── PAGE EXCERPT ──
My goal in life is to steer the energy solution toward energy efficiency (EE) and renewable energy (RE) not nuclear. Nuclear is a false solution. Uranium is limited, waste is dangerous, it is too complex (complex solutions are the wrong solutions), etc.

There are a few ways that each of us can do that:
1. put EE and RE into/on our homes
2. make part of your career include EE and RE
3. tell people about it, lobby for it, etc
4. invest in it

The better EE and RE stocks do:
* The more seriously the financial markets treat the sectors and the more other people invest…
* The better financed EE and RE firms are to do R&D and grow.
* The more and smarter the entrepreneurs that start EE and RE businesses.

So when we invest in EE and RE there are many benefits:
1. Empower the companies and sectors you invest in
2. Make the RE future a bit more likely
3. Do good for the planet
4. Help create local jobs and strengthen local economies (rather then importing fuel from far away)
5. Help put and end to global tensions over energy resources

So I suggest you think about rolling some investments into managed funds that purchase EE and RE stocks. I only know of two and one is brand new.

The first is the PowerShares WilderHill Clean Energy Exchange traded fund (PBW).
Find more about it here:
http://finance.yahoo.com/q/pr?s=PBW

I began purchasing it about a year ago when it was first issued. Those initial investments are up over 70%. An exchange traded fund is like mutual fund that but is traded real time. They hold about 30 stocks traded on the US stock exchanges. The managers actively move in and out of stocks – so that you do not have to actively manage it.

The second is Guinness Atkinson Alternative Energy mutual fund (GAAEX)
Find more about it here:
http://finance.yahoo.com/q?s=gaaex

It is brand spanking new. I began investing in their peak oil and gas fund (GAGEX) in December of 2004. Those initial investments are up almost 100%.

GAAEX is so new that they do not even list which stock they own. Read more about it here: http://www.gafunds.com/gaaex.asp

What I really like about GAAEX is that they will purchase international stocks that are not traded on the US stock exchanges, and one of their two main fund managers lives in England. Again they will own many stocks, and will move in and out of shares to maximize return – just like PBW.

No doubt the investments will be more volatile than standard funds. But in the longer term they will do better, plus they support a sector of the market all of us believe in.

Your comments?

Saturday, April 15, 2006

Thoughts on Oil and the Artric National Wildlife Refuge

Just wait, when the going gets tough, and I am sure it will, we will get every drop of oil that we can pump out of the earth. So yes, one day the oil industry will be in ANWR, as well as offshore California, offshore Florida and every other precious oil bearing place.
───
── DATASET CONTENT ──
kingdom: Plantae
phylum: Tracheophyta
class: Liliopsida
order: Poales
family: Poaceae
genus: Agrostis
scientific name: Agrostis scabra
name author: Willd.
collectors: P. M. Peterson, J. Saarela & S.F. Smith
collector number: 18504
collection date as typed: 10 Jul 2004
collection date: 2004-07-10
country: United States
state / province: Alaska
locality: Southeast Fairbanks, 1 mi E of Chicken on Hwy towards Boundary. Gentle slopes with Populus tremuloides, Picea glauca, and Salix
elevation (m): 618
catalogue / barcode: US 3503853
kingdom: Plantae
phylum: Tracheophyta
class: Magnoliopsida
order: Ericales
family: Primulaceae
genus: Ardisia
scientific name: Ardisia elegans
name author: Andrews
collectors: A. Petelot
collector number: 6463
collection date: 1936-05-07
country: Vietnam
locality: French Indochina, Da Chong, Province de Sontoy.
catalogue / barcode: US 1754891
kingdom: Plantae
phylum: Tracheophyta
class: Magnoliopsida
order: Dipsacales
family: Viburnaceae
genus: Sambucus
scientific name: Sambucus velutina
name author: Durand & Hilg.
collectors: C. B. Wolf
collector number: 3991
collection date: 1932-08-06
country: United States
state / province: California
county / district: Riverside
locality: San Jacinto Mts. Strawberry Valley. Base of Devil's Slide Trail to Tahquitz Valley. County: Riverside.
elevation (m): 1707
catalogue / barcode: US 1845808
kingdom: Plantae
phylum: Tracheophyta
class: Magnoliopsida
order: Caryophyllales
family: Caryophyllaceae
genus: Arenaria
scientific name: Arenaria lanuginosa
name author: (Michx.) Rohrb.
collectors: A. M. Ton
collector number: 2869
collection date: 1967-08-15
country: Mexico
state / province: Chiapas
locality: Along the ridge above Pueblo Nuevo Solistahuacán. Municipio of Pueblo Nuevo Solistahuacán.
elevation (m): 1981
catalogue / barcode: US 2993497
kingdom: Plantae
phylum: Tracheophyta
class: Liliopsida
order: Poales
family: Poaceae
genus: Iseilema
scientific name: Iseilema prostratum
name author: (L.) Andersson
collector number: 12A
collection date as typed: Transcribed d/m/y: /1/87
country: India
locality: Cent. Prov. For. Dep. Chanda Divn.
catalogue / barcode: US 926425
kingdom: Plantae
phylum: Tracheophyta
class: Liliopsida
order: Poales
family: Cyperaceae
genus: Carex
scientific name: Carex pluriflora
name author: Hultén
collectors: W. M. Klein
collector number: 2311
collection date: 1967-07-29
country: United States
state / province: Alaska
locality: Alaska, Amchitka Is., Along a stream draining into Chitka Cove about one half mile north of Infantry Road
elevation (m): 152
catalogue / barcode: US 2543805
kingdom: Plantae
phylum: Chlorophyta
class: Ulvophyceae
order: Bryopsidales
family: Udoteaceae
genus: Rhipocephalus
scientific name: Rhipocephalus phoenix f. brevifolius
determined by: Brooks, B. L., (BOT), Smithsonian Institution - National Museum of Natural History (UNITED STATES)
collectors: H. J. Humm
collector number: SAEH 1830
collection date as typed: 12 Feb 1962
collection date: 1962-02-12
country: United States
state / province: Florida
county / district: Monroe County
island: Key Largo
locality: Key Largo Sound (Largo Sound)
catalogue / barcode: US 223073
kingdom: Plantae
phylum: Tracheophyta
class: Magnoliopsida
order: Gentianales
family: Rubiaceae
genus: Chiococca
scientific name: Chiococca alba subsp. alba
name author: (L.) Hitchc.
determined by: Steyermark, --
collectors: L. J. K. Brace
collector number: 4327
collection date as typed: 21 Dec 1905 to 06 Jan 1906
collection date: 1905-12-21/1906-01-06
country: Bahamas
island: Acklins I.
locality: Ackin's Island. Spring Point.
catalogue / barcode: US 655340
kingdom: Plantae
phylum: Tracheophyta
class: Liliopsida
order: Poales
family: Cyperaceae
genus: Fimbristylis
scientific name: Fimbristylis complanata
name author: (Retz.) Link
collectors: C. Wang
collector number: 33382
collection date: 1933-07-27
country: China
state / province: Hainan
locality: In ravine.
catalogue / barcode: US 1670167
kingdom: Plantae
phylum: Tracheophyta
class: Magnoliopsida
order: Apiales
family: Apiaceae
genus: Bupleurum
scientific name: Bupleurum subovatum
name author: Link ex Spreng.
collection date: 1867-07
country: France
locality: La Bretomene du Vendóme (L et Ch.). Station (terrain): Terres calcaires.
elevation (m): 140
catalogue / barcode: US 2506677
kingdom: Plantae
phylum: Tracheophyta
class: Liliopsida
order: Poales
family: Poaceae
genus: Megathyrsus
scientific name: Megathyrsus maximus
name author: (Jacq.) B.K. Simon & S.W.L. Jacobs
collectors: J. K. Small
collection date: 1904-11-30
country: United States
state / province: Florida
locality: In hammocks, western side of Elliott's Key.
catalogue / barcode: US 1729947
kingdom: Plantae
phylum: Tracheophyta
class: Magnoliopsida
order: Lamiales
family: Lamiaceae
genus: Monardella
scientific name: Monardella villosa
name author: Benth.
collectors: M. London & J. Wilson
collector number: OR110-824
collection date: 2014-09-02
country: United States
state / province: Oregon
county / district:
───
**THINGS TO DO:**
• 1. Answer these questions about the energy investing post:
(a) What is the ticker symbol of the PowerShares WilderHill Clean Energy Exchange traded fund?
(b) About how many stocks does that exchange traded fund hold?
(c) In what month and year did the writer begin investing in the peak oil and gas fund?
• 2. Print the part of the energy investing post from "There are a" to "and RE businesses.".
The data has nothing to do with the energy investing post.

**PROBLEM SOLUTIONS:**
• 1.
(a) PBW
(b) About 30
(c) December 2004

• 2.
There are a few ways that each of us can do that:
1. put EE and RE into/on our homes
2. make part of your career include EE and RE
3. tell people about it, lobby for it, etc
4. invest in it

The better EE and RE stocks do:
* The more seriously the financial markets treat the sectors and the more other people invest…
* The better financed EE and RE firms are to do R&D and grow.
* The more and smarter the entrepreneurs that start EE and RE businesses.